Last month, investment firm Altimeter Capital said in an open letter to Zuckerberg that Meta should slash staff and scale back its “metaverse ambitions,” reflecting the rising discontent among shareholders.
Meta’s expenses have also risen sharply, causing its free cash flow to decline 98% in the most recent quarter.
Some of the company’s spending stems from heavy investments in the additional computing power and artificial intelligence needed to further develop Reels, Meta’s TikTok-like short-form video platform on Instagram, and to target ads with less data.
But much of Meta’s ballooning costs stem from Mr. Zuckerberg’s commitment to Reality Labs, a division of the company responsible for virtual- and augmented-reality headsets as well as the creation of the metaverse.

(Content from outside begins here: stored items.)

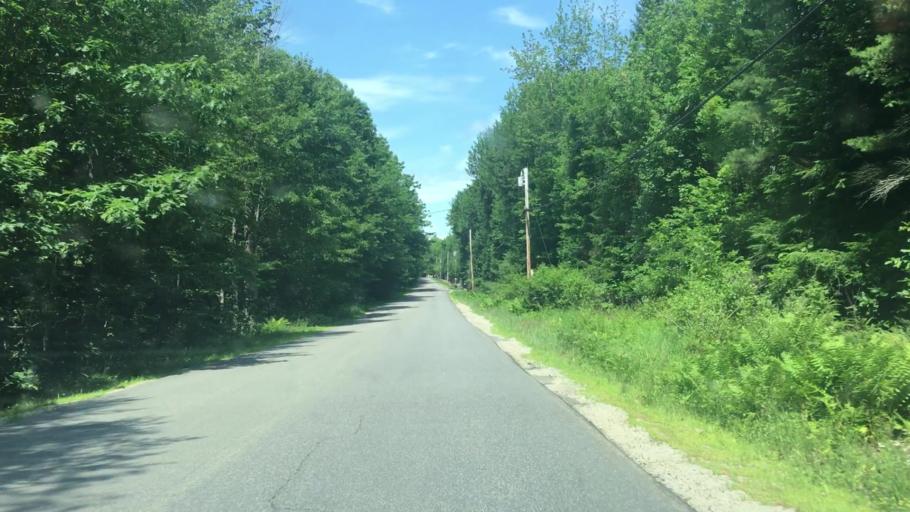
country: US
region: Maine
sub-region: Kennebec County
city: Monmouth
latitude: 44.2799
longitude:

Mr. Zuckerberg has billed the metaverse as “a constellation of interlocking virtual worlds in which people will eventually work, play, live and shop.”
The effort has cost the company $15 billion dollars since the beginning of last year. But despite investing heavily in promoting its virtual-reality platform Horizon Worlds, users have been largely unimpressed.
Last month, it was reported that visitors to Horizon Worlds had fallen over the course of the year to well under 200,000 users.
“I get that a lot of people might disagree with this investment,” Zuckerberg told analysts on the company’s earnings call last month before reaffirming his commitment. “I think people are going to look back on decades from now and talk about the importance of the work that was done here.”
After the call, analysts downgraded their rating of Meta’s stock and slashed their price targets.
“Management’s road map & justification for this strategy continue to not resonate with investors,” analysts at RBC Capital Markets said in a note last month.